Chief Secretary to the Treasury Liz Truss also failed to clarify the government’s position when asked about the pay cap during a parliamentary session later in the day. She told MPs:”Our policy on public sector pay has always been designed to strike the right balance between pay for the public sector workers and taxpayers who pay for it.”
The cap was introduced by former prime minister David Cameron in 2010 and has resulted in public sector pay being frozen at one per cent rises for the last seven years. Corbyn used a speech at the Business And Education Summit to criticise the cap and other austerity measures Conservative governments have implemented over the last seven years.
Addressing the British Chamber of Commerce summit in central London on Thursday morning, the Labour leader said a government under his leadership would focus on “investment” in the public sector and in education. “We will scrap the public sector pay cap,” Corbyn told business and education representatives.

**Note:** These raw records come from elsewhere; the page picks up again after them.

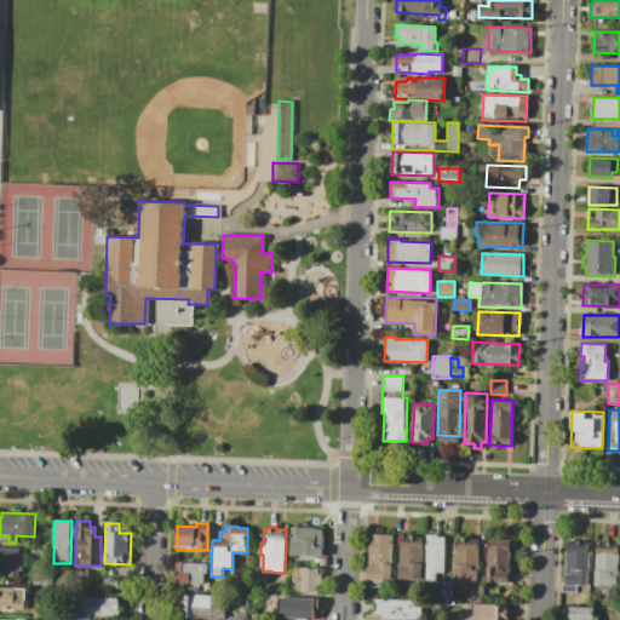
[(291,527),(325,528),(323,556),(291,555),(291,527)]
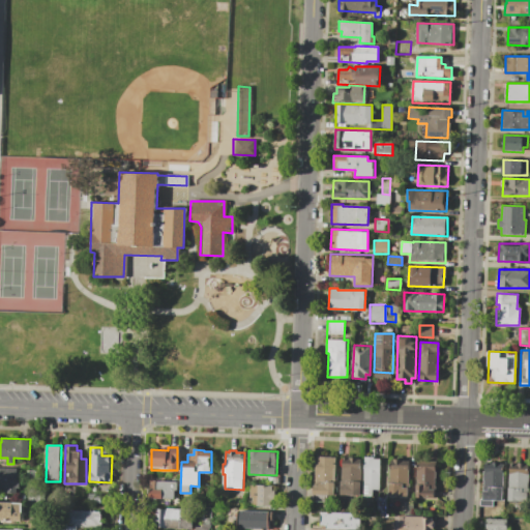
[(316,457),(337,457),(336,496),(328,495),(328,501),(314,500),(316,457)]
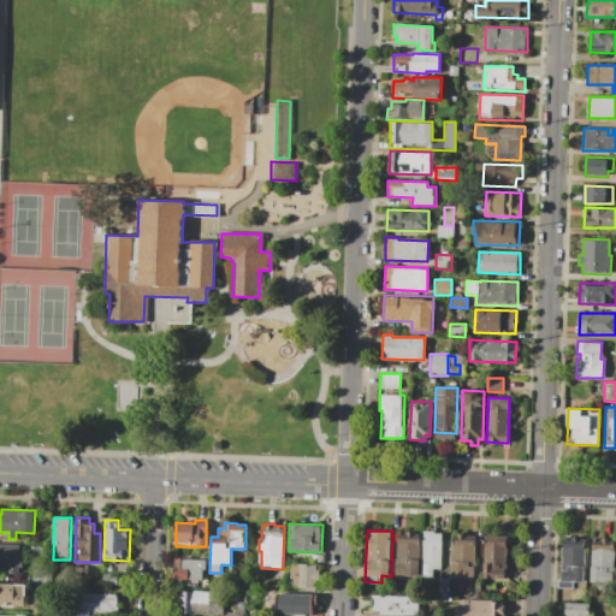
[(400,531),(421,532),(420,578),(397,576),(400,531)]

“We need public institutions, public investment and public enterprise to work with business to manage the social and economic effects of rapid technological change so that it benefits the many not the few.”
The Labour leader also again dismissed concerns that raising corporation tax will force companies to relocate to elsewhere in Europe. Corbyn seeks to raise corporation tax in Britain to 26% while in France, President Macron is reportedly considering lowering corporation tax in order to attract big businesses in the post-Brexit era.